Reporter: Tane Hadiyantono | Editor: Dupla Kartini
KONTAN.CO.ID - Menurunnya jumlah kepemilikan asing pada perdagangan Surat Berharga Negara (SBN) menimbulkan pertanyaan. Pasalnya data ekonomi Indonesia yang mumpuni seharusnya tidak menjauhkan minat asing pada surat utang negara.
Mengacu pada data Direktorat jenderal Pengelolaan dan Pembiayaan Risiko (DJPPR) Kementerian Keuangan, Senin (14/8), kepemilikan asing di SBN sejumlah Rp 781,56 triliun. Jumlah tersebut turun dibandingkan Kamis (10/8) lalu yang mencapai Rp 783,61 triliun.
Walau demikian, kepemilikan asing masih naik 17,38% year to date dibandingkan akhir tahun lalu Rp 665,81 triliun.
Kepala Divisi Operasional Indonesia Bond Pricing Agency (IBPA) Ifan Mohamad Ihsan mengatakan, outflow yang terjadi di pasar obligasi Indonesia disebabkan bayang-bayang sentimen negatif dari gejolak geopolitik antara Amerika Serikat dan Korea Utara. Menurutnya, investor lebih memilih menghindari risiko dengan memindahkan portofolio mereka kepada aset-aset safe haven seperti emas dan dollar.

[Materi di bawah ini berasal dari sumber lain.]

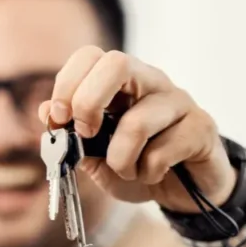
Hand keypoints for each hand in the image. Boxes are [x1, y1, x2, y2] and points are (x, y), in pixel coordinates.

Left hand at [39, 46, 237, 212]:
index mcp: (121, 83)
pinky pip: (163, 150)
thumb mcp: (94, 157)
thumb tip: (44, 110)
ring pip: (137, 121)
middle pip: (116, 63)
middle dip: (88, 103)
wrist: (184, 191)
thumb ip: (71, 136)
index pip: (90, 56)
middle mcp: (151, 82)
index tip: (57, 118)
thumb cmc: (137, 166)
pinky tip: (152, 174)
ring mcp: (179, 102)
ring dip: (120, 159)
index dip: (66, 84)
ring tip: (126, 171)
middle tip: (87, 135)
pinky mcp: (201, 127)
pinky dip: (147, 172)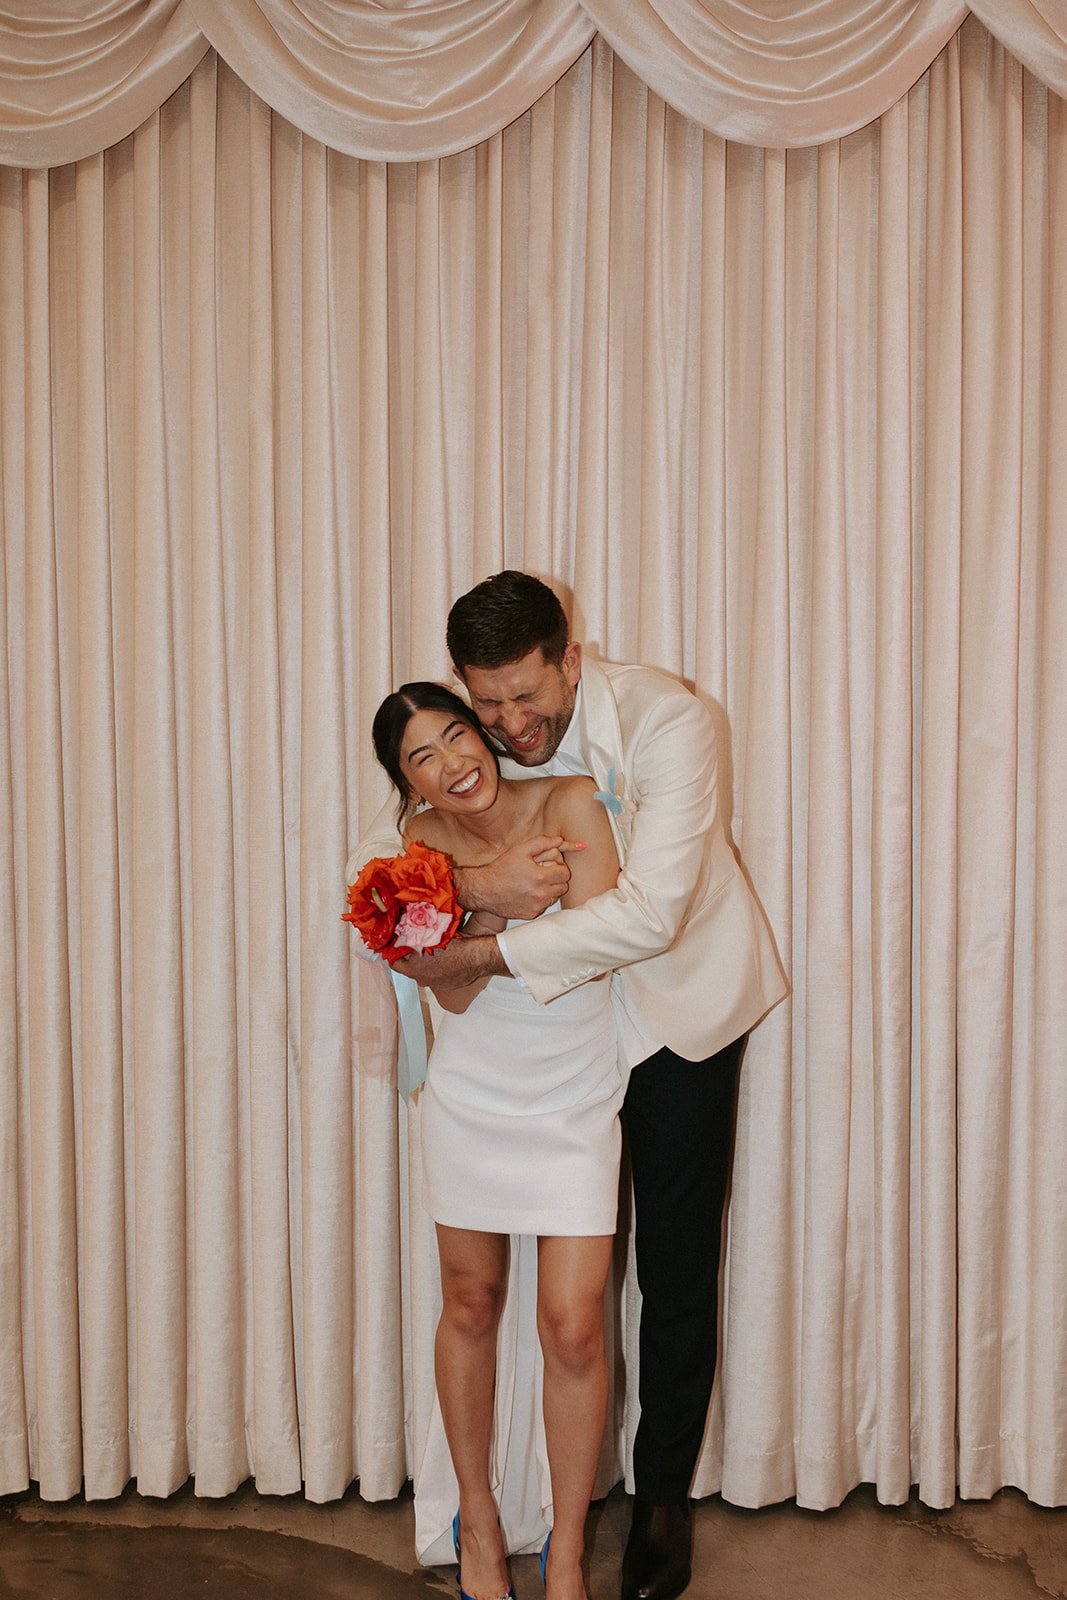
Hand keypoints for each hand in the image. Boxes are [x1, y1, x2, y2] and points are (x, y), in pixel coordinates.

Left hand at [393, 934, 505, 988]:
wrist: (476, 957)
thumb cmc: (454, 946)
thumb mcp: (429, 937)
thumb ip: (413, 938)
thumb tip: (403, 934)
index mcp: (414, 969)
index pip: (394, 963)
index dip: (394, 953)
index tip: (396, 946)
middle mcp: (422, 980)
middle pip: (409, 968)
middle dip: (410, 957)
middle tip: (414, 944)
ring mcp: (434, 984)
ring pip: (424, 972)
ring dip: (425, 963)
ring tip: (431, 950)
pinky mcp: (446, 986)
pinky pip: (436, 976)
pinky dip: (437, 968)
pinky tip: (444, 959)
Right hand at [456, 835, 585, 920]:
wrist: (484, 890)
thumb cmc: (501, 869)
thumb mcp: (520, 850)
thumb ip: (542, 842)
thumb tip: (560, 840)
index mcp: (540, 877)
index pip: (565, 873)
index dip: (560, 867)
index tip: (551, 866)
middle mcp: (540, 894)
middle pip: (563, 887)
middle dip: (557, 879)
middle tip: (544, 874)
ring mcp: (536, 906)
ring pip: (555, 897)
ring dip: (551, 890)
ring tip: (536, 883)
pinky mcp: (531, 914)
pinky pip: (545, 906)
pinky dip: (541, 900)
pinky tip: (529, 893)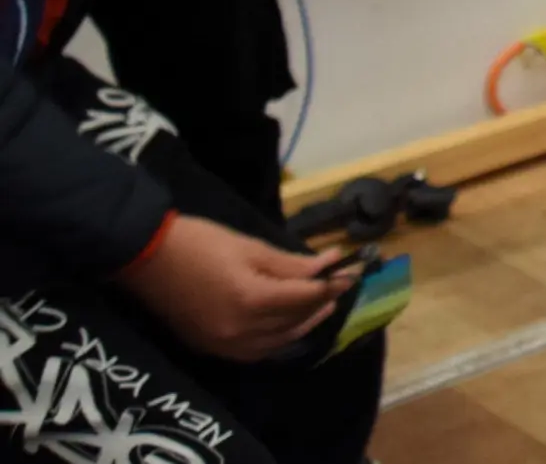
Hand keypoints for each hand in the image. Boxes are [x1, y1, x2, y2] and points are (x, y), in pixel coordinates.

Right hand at [114, 216, 351, 361]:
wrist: (145, 258)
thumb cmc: (200, 243)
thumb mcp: (251, 247)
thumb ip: (291, 263)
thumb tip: (328, 265)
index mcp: (252, 301)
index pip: (306, 299)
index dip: (332, 285)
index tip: (352, 271)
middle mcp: (241, 330)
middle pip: (295, 322)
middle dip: (321, 303)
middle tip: (339, 286)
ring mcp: (224, 345)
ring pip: (278, 341)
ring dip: (303, 324)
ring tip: (321, 304)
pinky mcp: (211, 348)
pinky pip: (256, 351)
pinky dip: (278, 339)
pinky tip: (287, 324)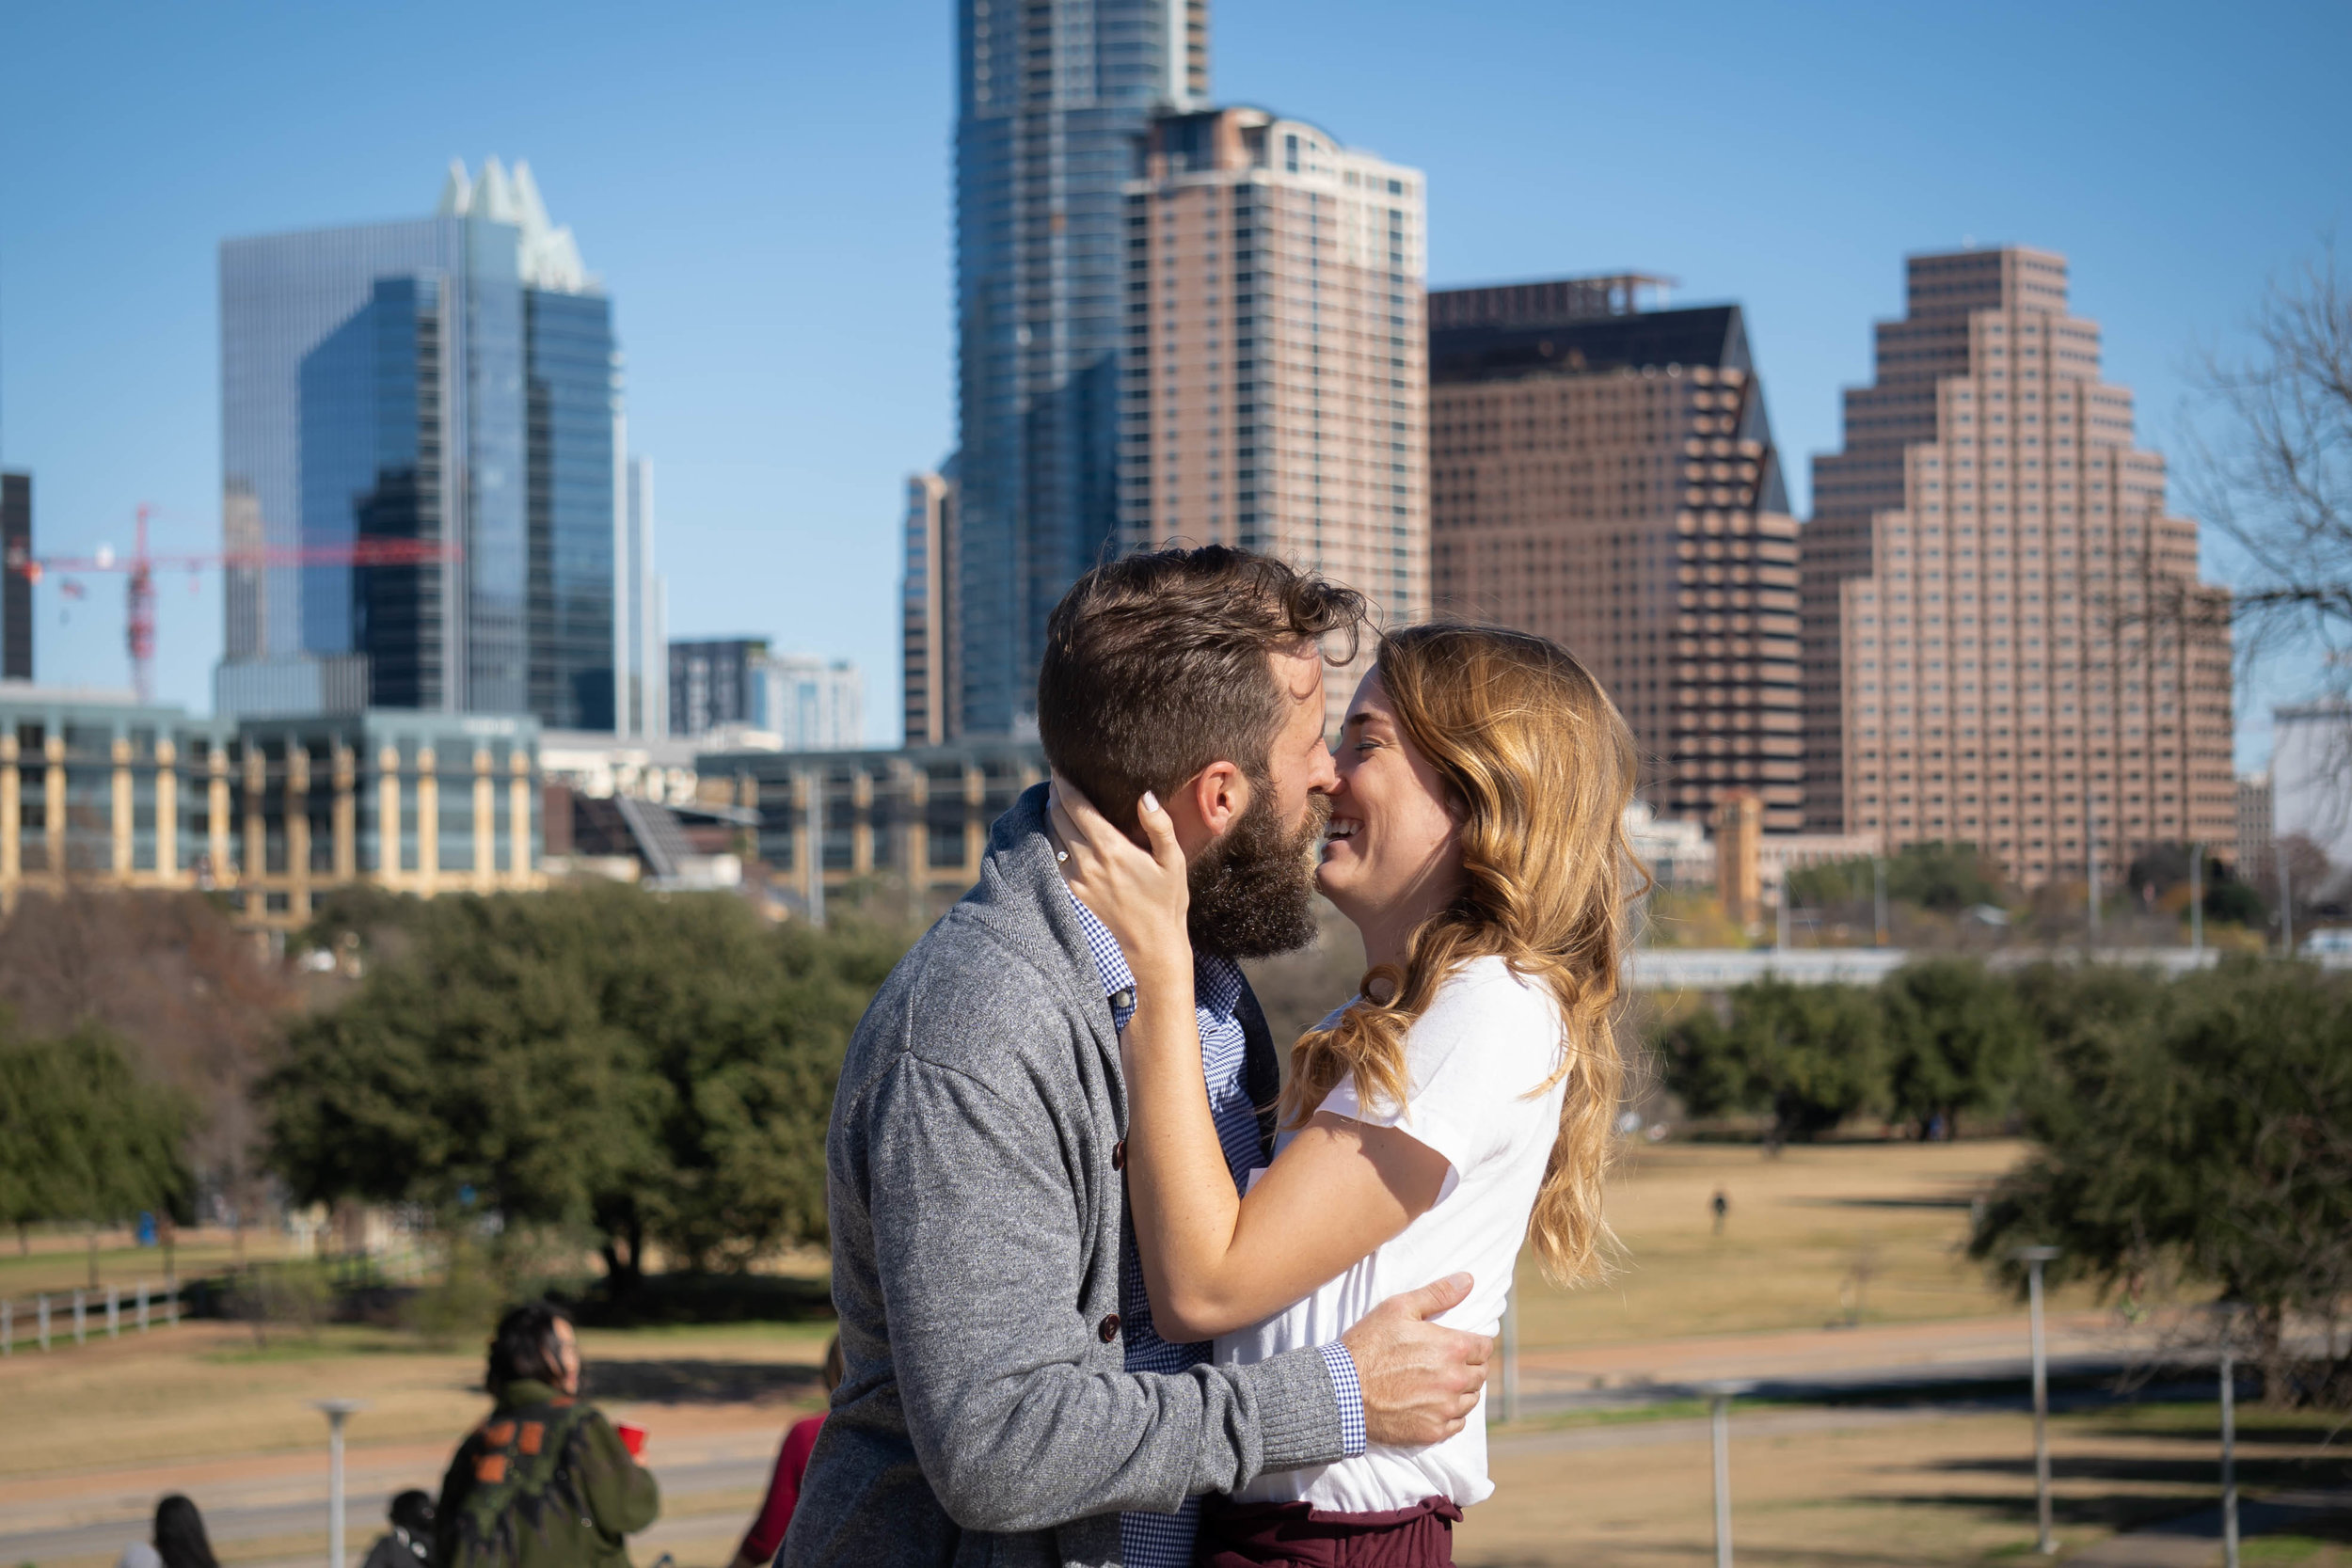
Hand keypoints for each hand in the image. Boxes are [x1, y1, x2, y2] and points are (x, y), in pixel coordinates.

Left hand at [1048, 771, 1191, 981]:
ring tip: (1056, 798)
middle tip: (1056, 776)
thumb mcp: (1173, 861)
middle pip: (1058, 816)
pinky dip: (1052, 837)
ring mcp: (1076, 877)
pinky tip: (1059, 829)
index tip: (1058, 766)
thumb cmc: (1167, 900)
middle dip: (1055, 793)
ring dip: (1051, 814)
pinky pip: (1054, 855)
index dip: (1063, 783)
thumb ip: (1159, 826)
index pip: (1076, 806)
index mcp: (1111, 849)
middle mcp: (1087, 861)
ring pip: (1052, 835)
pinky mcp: (1072, 890)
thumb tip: (1145, 796)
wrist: (1150, 944)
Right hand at [1340, 1273, 1491, 1446]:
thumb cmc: (1368, 1345)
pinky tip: (1431, 1404)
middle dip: (1469, 1366)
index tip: (1461, 1344)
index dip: (1474, 1344)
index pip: (1485, 1347)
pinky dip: (1449, 1415)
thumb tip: (1468, 1280)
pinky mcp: (1433, 1432)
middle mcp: (1456, 1380)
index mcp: (1453, 1348)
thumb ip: (1438, 1294)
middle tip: (1446, 1363)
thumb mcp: (1398, 1308)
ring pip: (1471, 1400)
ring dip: (1461, 1391)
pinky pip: (1457, 1424)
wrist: (1342, 1391)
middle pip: (1481, 1374)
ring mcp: (1446, 1409)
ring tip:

"Kondisi tersebut meningkatkan kecemasan investor global yang tercermin dari indeks volatilitas global (CBOE VIX Index) yang sempat menyentuh level 16,04 atau tertinggi di tahun 2017," jelas Ifan kepada KONTAN, Selasa (15/8).
Namun, Ifan yakin, dalam jangka panjang, pasar obligasi Indonesia masih akan tumbuh ditopang berbagai data positif makro ekonomi Indonesia. Pertumbuhan ekonomi triwulan II-2017 menunjukkan kenaikan stabil di level 5,01% yoy, menjadi salah satu bukti penguatan ekonomi.
Cadangan devisa Indonesia bulan Juli juga mencapai rekor tertinggi di posisi US$ 127,76 miliar, serta rilis Neraca Pembayaran Indonesia triwulan II-2017 yang mencatatkan surplus sebesar US$ 0,7 miliar.
Jika kondisi ini bisa terus dipertahankan, pasar obligasi Indonesia bakal tetap menjadi pasar yang sangat menarik. Apalagi saat ini imbal hasil Surat Utang Negara (SUN) masih sangat menarik dibandingkan dengan negara-negara emerging market lainnya.
Mengutip pergerakan obligasi Bloomberg, surat utang tenor 10 tahun milik Brazil dan Turki memberikan yield yang lebih tinggi di 10,03% dan 10,53. Sedangkan, yield SUN Indonesia di 6,85%. Namun demikian, rating kedua negara tersebut lebih rendah di bandingkan Indonesia, sehingga memberikan sentimen risiko yg lebih tinggi.
Berdasarkan laman tradingeconomics, peringkat untuk Indonesia tahun 2017 berdasar agensi Moody's berada di outlook positif dan di S&P berada di posisi stabil menjadi Investment Grade. Sedangkan peringkat Brazil tahun ini oleh S&P diturunkan menjadi BB yang berada dua level di bawah peringkat Indonesia. Turki juga menerima peringkat negatif dari kedua agensi.
Ifan melanjutkan, dengan parameter area Asia, yield 6,85% dari Indonesia untuk SUN tenor 10 tahun merupakan posisi kedua tertinggi setelah Pakistan di 7,98%, dan lebih baik dari India di 6,51%. Hal tersebut menunjukkan posisi obligasi Indonesia di Asia sangat baik dibanding negara lain. Bahkan menjadi yang terdepan di kawasan Asia Tenggara.
Sebagai informasi, Indonesia Composite Bond Index (ICBI, Senin (14/8), berada di level 229.17, tertinggi sepanjang masa. Pada umumnya posisi tersebut menunjukkan pertumbuhan indeks obligasi yang kian populer.
Ifan melihat dalam jangka pendek, jika ketegangan politik AS dengan Korea Utara mereda, maka peluang pasar obligasi Indonesia untuk kembali ke jalur hijau akan menguat.